Locating fibroblasts in breast tissue using spatial transcriptomics data


Amanda Looi
Hi I am Amanda and this is my dog muimui from Hong Kong!

Locating fibroblasts in breast tissue using spatial transcriptomics data

Describe your figure briefly so we know what you are depicting (you no longer need to use precise data visualization terms as you have been doing).

There are six plots in this figure.

Only the top 2000 genes were used to speed up the algorithm. The gene expressions were normalized by count per 10000 and log transformed.

Plot A shows the total withineness for different k’s. I previously performed k-means clustering with k=25 with the pikachu dataset. Now I performed k-means clustering with k=7. This is because I found the optimal K based on total-withinness to be only 7 for this dataset. I think there is a lower optimal number of transcriptionally distinct cell-clusters in the spot-based Eevee dataset compared to the single-cell resolution Pikachu dataset because the Eevee dataset (spot-based) captures gene expression data from multiple cells within a single spatial location (spot) of about 100um. Each spot contains a mixture of transcriptomes from multiple neighboring cells, leading to a blended signal. In contrast, the Pikachu dataset (single-cell) profiles the transcriptome of individual cells, allowing for a finer resolution of distinct cell states and phenotypes. Since each spot in Eevee contains multiple cells, the measured gene expression represents an average of multiple cell types within that region. This blending effect results in smoother transcriptomic variation, reducing the ability to distinguish transcriptionally distinct clusters. The Pikachu dataset avoids this issue by isolating individual cells, allowing for precise identification of rare or subtle cell states.
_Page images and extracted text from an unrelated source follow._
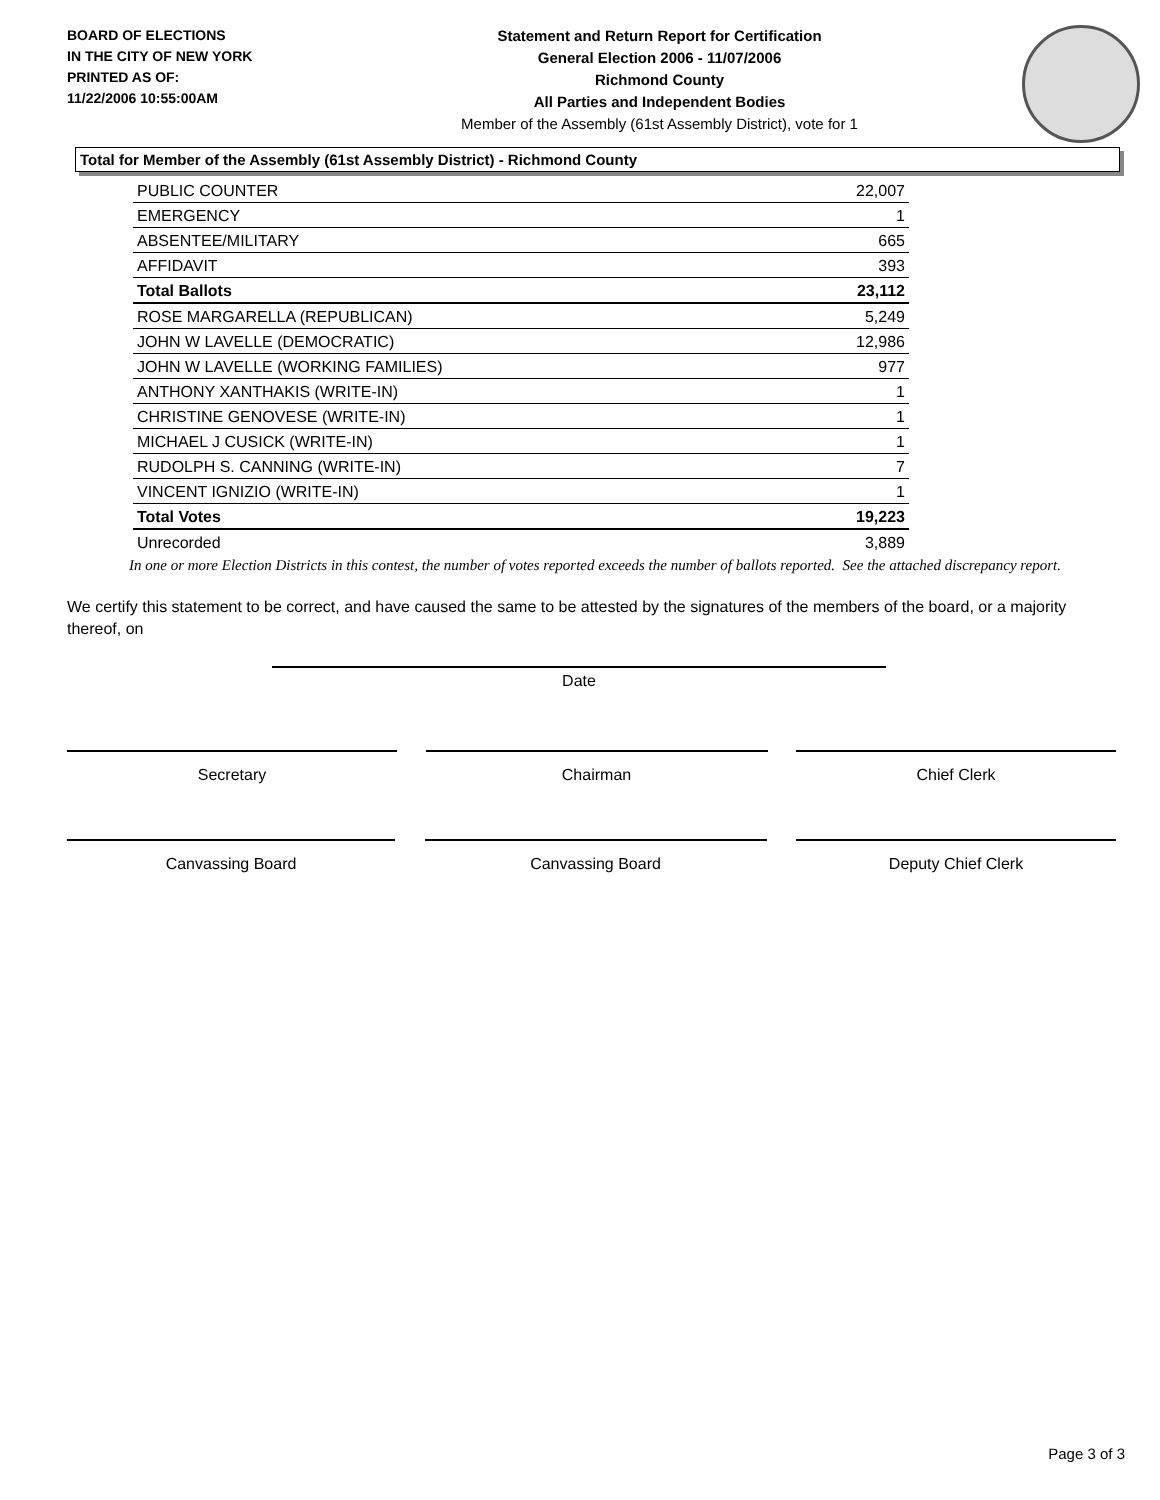BOARD OF ELECTIONS
IN THE CITY OF NEW YORK
PRINTED AS OF:
11/22/2006 10:55:00AM
Statement and Return Report for Certification
General Election 2006 - 11/07/2006
Richmond County
All Parties and Independent Bodies
Member of the Assembly (61st Assembly District), vote for 1
Total for Member of the Assembly (61st Assembly District) - Richmond County
| PUBLIC COUNTER | 22,007 |
| EMERGENCY | 1 |
| ABSENTEE/MILITARY | 665 |
| AFFIDAVIT | 393 |
| Total Ballots | 23,112 |
| ROSE MARGARELLA (REPUBLICAN) | 5,249 |
| JOHN W LAVELLE (DEMOCRATIC) | 12,986 |
| JOHN W LAVELLE (WORKING FAMILIES) | 977 |
| ANTHONY XANTHAKIS (WRITE-IN) | 1 |
| CHRISTINE GENOVESE (WRITE-IN) | 1 |
| MICHAEL J CUSICK (WRITE-IN) | 1 |
| RUDOLPH S. CANNING (WRITE-IN) | 7 |
| VINCENT IGNIZIO (WRITE-IN) | 1 |
| Total Votes | 19,223 |
| Unrecorded | 3,889 |
In one or more Election Districts in this contest, the number of votes reported exceeds the number of ballots reported. See the attached discrepancy report.
We certify this statement to be correct, and have caused the same to be attested by the signatures of the members of the board, or a majority thereof, on
Date
Secretary Chairman Chief Clerk
Canvassing Board Canvassing Board Deputy Chief Clerk
Page 3 of 3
Plot B shows the clusters in tSNE space, with the cluster of interest in red and all other clusters in gray. Cluster 3 was determined as the cluster of interest since CCDC80, the gene found to be most highly upregulated in the fibroblast cluster in the pikachu dataset, was most highly upregulated in this cluster in this eevie dataset.

Plot C shows the physical space located on the tissue with the cluster of interest in red and all other clusters in gray.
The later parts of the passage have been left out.